The structure of this new gripper, meanwhile, takes an entirely different form. Cone-shaped, hollow, and vacuum-powered, the device was inspired by the “origami magic ball” and can envelope an entire object and successfully pick it up.
The gripper has three parts: the origami-based skeleton structure, the airtight skin to encase the structure, and the connector. The team created it using a mechanical rubber mold and a special heat-shrinking plastic that self-folds at high temperatures.

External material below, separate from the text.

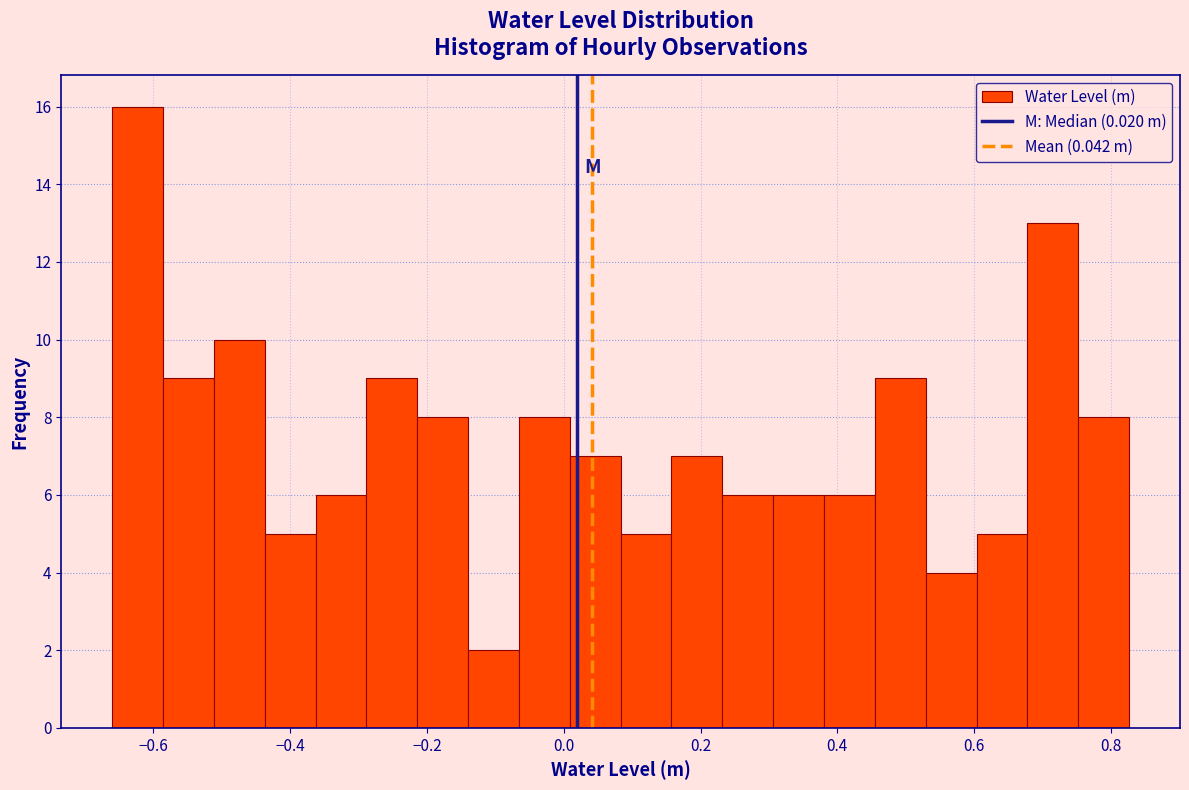

Read against the x-axis, roughly where is the centre of the tallest bar?

-0.62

The magic ball’s skeleton is covered by either a rubber balloon or a thin fabric sheet, not unlike the team’s previous research on fluid-driven origami-inspired artificial muscles (FOAM), which consisted of an airtight skin surrounding a foldable skeleton and fluid.
The team used the gripper with a standard robot to test its strength on different objects. The gripper could grasp and lift objects 70 percent of its diameter, which allowed it to pick up and hold a variety of soft foods without causing damage. It could also pick up bottles weighing over four pounds.
“Companies like Amazon and JD want to be able to pick up a wider array of delicate or irregular-shaped objects, but can’t with finger-based and suction-cup grippers,” said Shuguang Li, a joint postdoc at MIT CSAIL and Harvard’s John A. Paulson School of Engineering and Applied Sciences (SEAS). “Suction-cups can’t pick up anything with holes – and they’d need something much stronger than a soft-finger-based gripper.”
Shape challenges, future development
The robot currently works best with cylindrical objects like bottles or cans, which could someday make it an asset for production lines in factories. Not surprisingly, the shape of the gripper makes it more difficult for it to grasp something flat, like a sandwich or book.
“One of the key features of this approach to manipulator construction is its simplicity,” said Robert Wood, co-author and Professor at Harvard’s School of Engineering and Wyss Institute for Biologically Inspired Engineering. “The materials and fabrication strategies used allow us to rapidly prototype new grippers, customized to object or environment as needed.”
In the future, the team hopes to try to solve the problem of angle and orientation by adding computer vision that would let the gripper “see”, and make it possible to grasp specific parts of objects.
“This is a very clever device that uses the power of 3-D printing, a vacuum, and soft robotics to approach the problem of grasping in a whole new way,” said Michael Wehner, an assistant professor of robotics at UC-Santa Cruz who was not involved in the project. “In the coming years, I could imagine seeing soft robots gentle and dexterous enough to pick a rose, yet strong enough to safely lift a hospital patient.”
Other co-authors of the paper include MIT undergraduates John Stampfli, Helen Xu, Elian Malkin, and Harvard REU student Evelin Villegas Diaz from St. Mary’s University. The team will present their paper at the International Conference on Robotics and Automation (ICRA) in May in Montreal, Canada.
This project was supported in part by the Defense Advanced Research Projects Agency, the National Science Foundation, and the Wyss Institute for Biologically Inspired Engineering at Harvard.